O trabalho do grupo liderado por Carlos Coelho poderá ser importante para trazer a público informações classificadas sobre a forma como cada país controla a entrada no seu território. Na mesma conferência, em Bruxelas, um representante da Comissão Europeia deixou escapar a ideia de que, no atual modelo de funcionamento do Mecanismo de Avaliação de Schengen, o acesso à informação é condicionado pelos próprios Estados. De um lado, os que avaliam, do outro, os avaliados. E a lógica de entendimento direto que se estabelece entre uns e outros leva a que as instituições europeias possam ter um acesso demasiado tardio (e limitado) a essa informação.
Este Parlamento não se pode demitir do controlo democrático sobre aquilo que se está a passar nas fronteiras” e deve melhorar o seu acesso à informação e ter a capacidade de analisar os resultados de avaliação de Schengen”, defende Carlos Coelho, reconhecendo que “o nível de acesso do PE aos resultados do sistema de avaliação de Schengen não é idêntico ao resultado do assessment [da avaliação] de vulnerabilidade da Frontex”.
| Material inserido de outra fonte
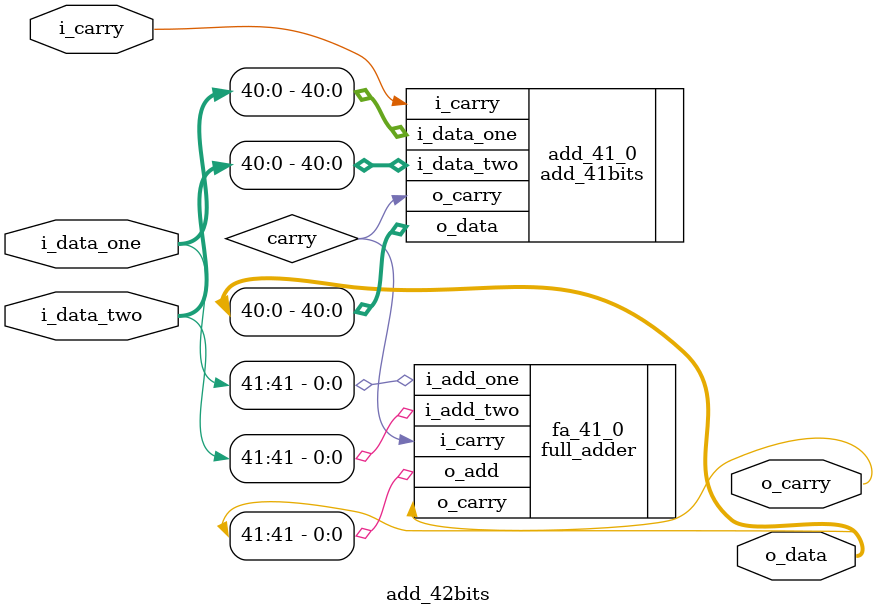
<source format=sv>
module add_42bits(
  input logic  [41:0] i_data_one,
  input logic  [41:0] i_data_two,
  input logic         i_carry,
  
  output logic [41:0] o_data,
  output logic        o_carry
);

  logic carry;

  add_41bits add_41_0(
    .i_data_one (i_data_one[40:0]),
    .i_data_two (i_data_two[40:0]),
    .i_carry    (i_carry),
    .o_data     (o_data[40:0]),
    .o_carry    (carry)
  );
  
  full_adder fa_41_0(
    .i_add_one (i_data_one[41]),
    .i_add_two (i_data_two[41]),
    .i_carry   (carry),
    .o_add     (o_data[41]),
    .o_carry   (o_carry)
  );

endmodule
</source>
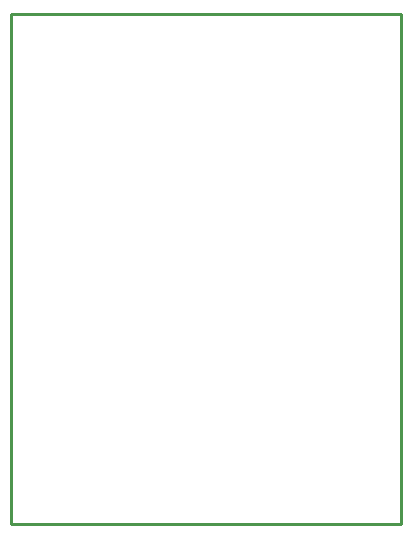
<source format=gbr>
G04 Layer_Color=33789*
%FSLAX44Y44*%
%MOMM*%
G71*
G01*
G75*
%ADD22C,0.2500*%
D22*
X-12750Y-76150D02*
X317500D01*
X-12750D02*
Y355650D01*
X317500Y-76150D02*
Y355650D01*
X-12750D02*
X317500D01*
M02*

</source>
Os relatórios produzidos pelo mecanismo de avaliação são classificados. É essa batalha que Carlos Coelho pretende travar, ao requerer à Comissão Europeia que seja mais criteriosa na classificação dos documentos, mantendo protegidas apenas as informações sensíveis — por exemplo, que ponham em causa, de forma direta, a segurança de um Estado-membro. Tudo o resto, e essa será a maior fatia da informação produzida pelo organismo europeu de avaliação de fronteiras, deve ser libertado.
Naquilo que foi possível analisar até ao momento, o eurodeputado português destaca problemas técnicos mais simples que foram detetados — uma câmara de filmar que está mal posicionada num posto de controlo fronteiriço –, mas também dificuldades mais complexas: a formação inadequada dos guardas a quem cabe fazer o controlo (que também são em número insuficiente), a falta de definição dos mecanismos de deteção de cidadãos em situação irregular, carências de financiamento e de equipamentos. “Espero que o Parlamento ajude a corrigir as más prestações das polícias de fronteira onde elas não estão a correr bem. Antigamente, isto era posto para debaixo do tapete porque era um sistema intergovernamental. Agora é um sistema comunitário, mas está muito limitado à Comissão Europeia e aos Estados-membros. Com o envolvimento do Parlamento podemos ter uma pressão maior para que, detetado um problema numa fronteira, ele não seja esquecido mas que sejam convocados os mecanismos necessários para ajudar a resolver o problema e o Parlamento pressionar a Comissão e os Estados-membros para que isso aconteça”, refere Carlos Coelho.
Entretanto, a nova agência europeia para o controlo de fronteiras (a Guarda Costeira e de Fronteiras Europeia) foi inaugurada com uma cerimónia na Hungria, o Estado que fechou as portas a estrangeiros e que se recusa a aceitar mais refugiados em busca de asilo no seu território, empurrando essa responsabilidade para países como a Grécia e Itália.
A equipa da nova agência, que sucede à Frontex, terá uma equipa fixa de 1500 elementos, dos vários países da União (o tal esforço comum a que o comissário Avramopoulos se referia), uma parte dos quais permanentemente disponíveis para acorrer a um Estado que tenha de lidar com uma vaga inesperada de cidadãos estrangeiros que cheguem ao seu território.